Thursday, December 31, 2015

The new year stands before us, like a chapter in a book, waiting to be written.


2015 has come to an end.  I definitely think this was the most life changing year for me.... so many things happened this year!  The downside... losing my Nonnie, my last grandparent, unexpectedly.  Life has forever changed since that moment.. a moment I was not prepared for.  Moving forward hasn't been easy, but here I am, doing it.

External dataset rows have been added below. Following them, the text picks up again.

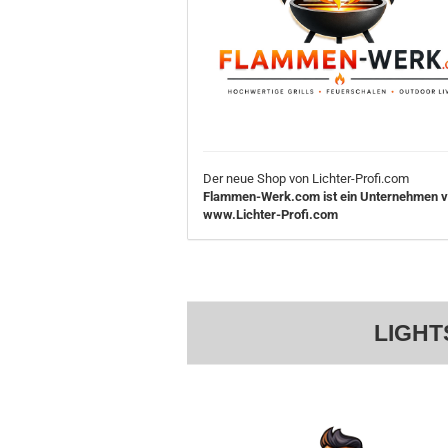
Der neue Shop von Lichter-Profi.com
Flammen-Werk.com ist ein Unternehmen 
www.Lichter-Profi.com
LIGHT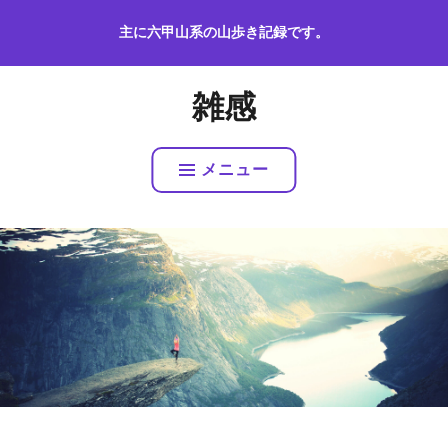
コ
主に六甲山系の山歩き記録です。
ン
テ
ン
雑感
ツ
へ
ス
メニュー
キ
ッ
プ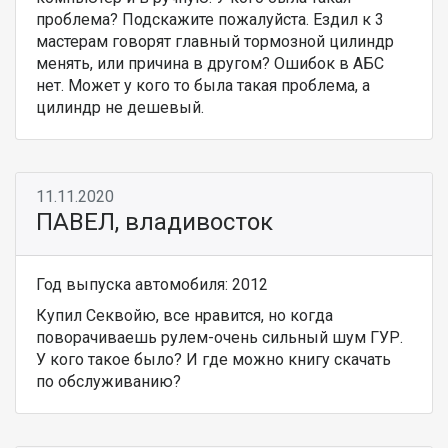
проблема? Подскажите пожалуйста. Ездил к 3
мастерам говорят главный тормозной цилиндр
менять, или причина в другом? Ошибок в АБС
нет. Может у кого то была такая проблема, а
цилиндр не дешевый.
11.11.2020
ПАВЕЛ, владивосток
Год выпуска автомобиля: 2012
Купил Секвойю, все нравится, но когда
поворачиваешь рулем-очень сильный шум ГУР.
У кого такое было? И где можно книгу скачать
по обслуживанию?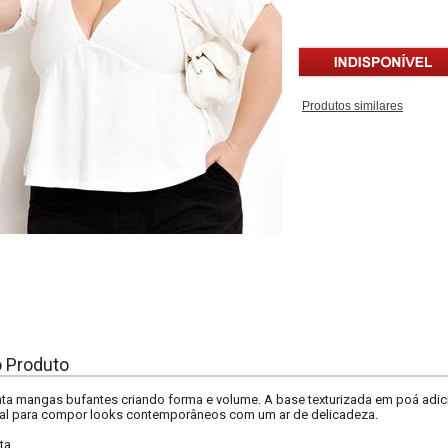
Produtos similares
o Produto
ta mangas bufantes criando forma e volume. A base texturizada em poá adici
eal para compor looks contemporâneos com um ar de delicadeza.
ta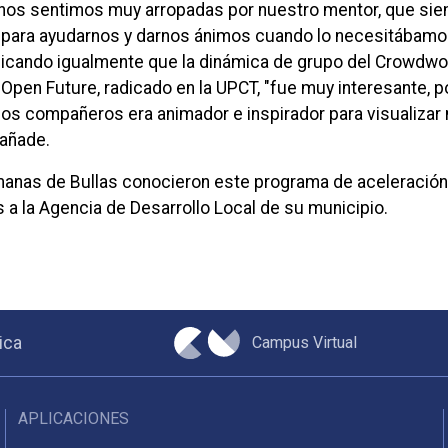
nos sentimos muy arropadas por nuestro mentor, que si
d para ayudarnos y darnos ánimos cuando lo necesitábamo
ndicando igualmente que la dinámica de grupo del Crowdwo
 Open Future, radicado en la UPCT, "fue muy interesante, 
 los compañeros era animador e inspirador para visualizar
 añade.
anas de Bullas conocieron este programa de aceleració
 a la Agencia de Desarrollo Local de su municipio.
Campus Virtual
ica
APLICACIONES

Most people know I hate summer.... or as I should say now... USED to hate summer.  This was the best summer of my life.  I did so many fun things and I feel like this is one of the first years I've actually enjoyed life.  This year I went on my first road trip, got my first tattoo (finally!), and took several other memorable trips, all with my best friend by my side!  I've learned to live in the moment.  I have spent so much of life dwelling on the past and thinking about the future that the present was flying right by me and I was too busy to see it.... and I'm trying very hard to not do that anymore.  Sure, I'm thinking about what I can do next week, but that's pretty much the extent of it... minus the week in July at the Cape I'm so looking forward to!  I'm forever thankful to have such an amazing unbiological mom/big sister/ best friend who has opened my eyes to another way of life... and without her, I couldn't be me.  She has taught me how to live... instead of just existing in a world of "what if's".  I've learned to not live with regrets.... every single decision I've ever made has shaped me into the person I am.  Are there things I wish I could change or have done differently?  I'm sure there's a few... but no regrets.  The past cannot be changed, edited, or erased.  I've learned from every decision I've made... therefore, I do not think anything has been a mistake.  And I've learned more things than ever this year!

Sometimes you have to let people go... not everyone is meant to stay in your life forever.  People really do come and go.... but the right ones always stay.  And some people are only meant to leave your life temporarily.  Letting go is a process... and not an easy one.  I've had to do it this year and I'm happy with my decision... I will always be grateful for the good times and look back on them and smile.  Sometimes people enter your life at just the right time... and exit the same way.  The people that are meant to be in your life will always gravitate back to you, no matter how far they wander.

This year was about gaining life experience.  You can always make more money, but you can't always make more memories.  I think our first trip to the Cape opened my eyes to that.  There's something about sitting on the beach with the sun shining and listening to the waves... and just savoring the moment.  It's ok to take time off.  It's ok to go away without your child and not feel guilty in the least.  You only live ONCE.  Could I have not gone away at all and worked instead and started trying to pay off debt?  Of course.  But no amount of money could take the place of what this year meant to me.  I will have those memories forever.

Most people know I don't make resolutions... mainly because I never keep them!  I do however, have goals for 2016.

1.  Make a thorough effort to start paying off debt
2.  Travel more (and somehow try to stick to #1 at the same time!)
3.  Take my meds every day
4.  Start couponing again (I used to be great at it.... and saved so much money!)

I'm sure if I thought long and hard I could come up with more, but those are my main ones.  No guarantees, but I will give it my best effort!

Goodbye to 2015, and all the memories that were made.
2016, I hope you're ready for even more.